Step outside, into the sun, light searing your eyes. Catch your breath, make note of your surroundings. Assess the situation, ensure your safety. Training kicks in as your breath steadies, ribs straining against adrenaline surges; all the while you remain stony-faced. He’d be proud if he could see you now, you think. Maybe not. No exit forms filed. The domestic life doesn’t suit you, he’d say. His thoughts don’t matter now. Case the parking lot. Someone here knows something they shouldn’t.

Lances of sunlight reflect off the windows of cars, their metal skins burning up in the desert heat. Your eyes acknowledge, then deflect. The table mesa on the horizon beyond the blur of minivans and semi trucks seems to quiver, folding into buzzard flocks and distant thunderstorm formations—muggy skin and radio handsets, superimposed with biting flies and borders demarcated by low murmurs and dry rot and magnetic tape leeching powder over scabs. Parking lots, airstrips, bars, and secure tents; it all blends together when you get home, they say. Riding high and mighty across the hollow platitudes—the paperwork, the tentative shadows, the clockwork monsoons, the mosquitoes paddling in sugar water and DDT, the breathing of Elvira’s chest, coiled up on the couch. The shallow rhythm nullifying, scratching, smothering out your own.

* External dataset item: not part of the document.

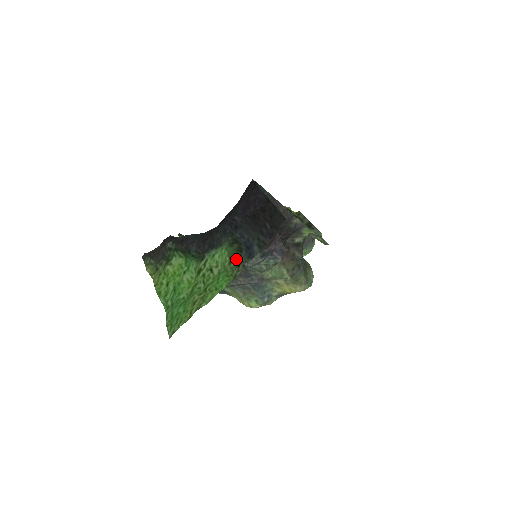
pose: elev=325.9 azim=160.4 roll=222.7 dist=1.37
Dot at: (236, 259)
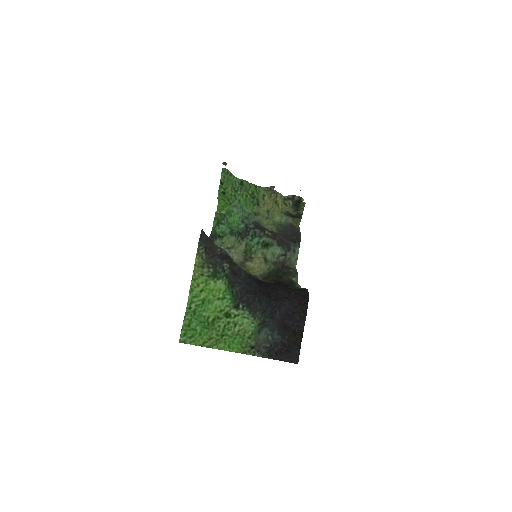
Dot at: (254, 341)
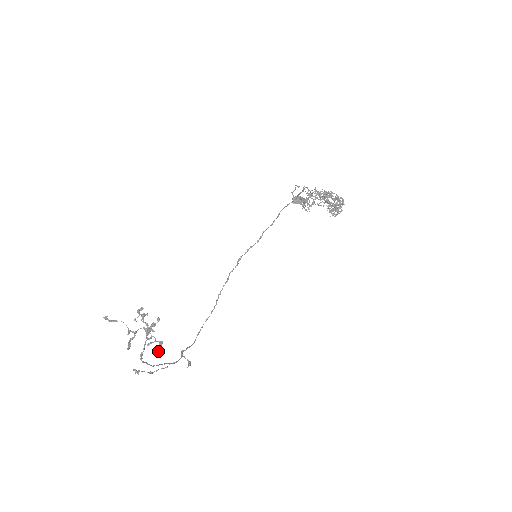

Only one car in the employee parking lot. Someone’s making your job easier. Take a note of the plate, gather your breath, and gingerly place your hand on the revolver. The foxes swish. Stamp. Part open for a deeper pocket in the white muslin lining. Smooth Bakelite, studded and ribbed and cool compared to your burning hands. Lead azide and file marks and nitrocellulose embraced against your body. Gather the courage to step inside once more, the doorbell cheerfully announcing your arrival.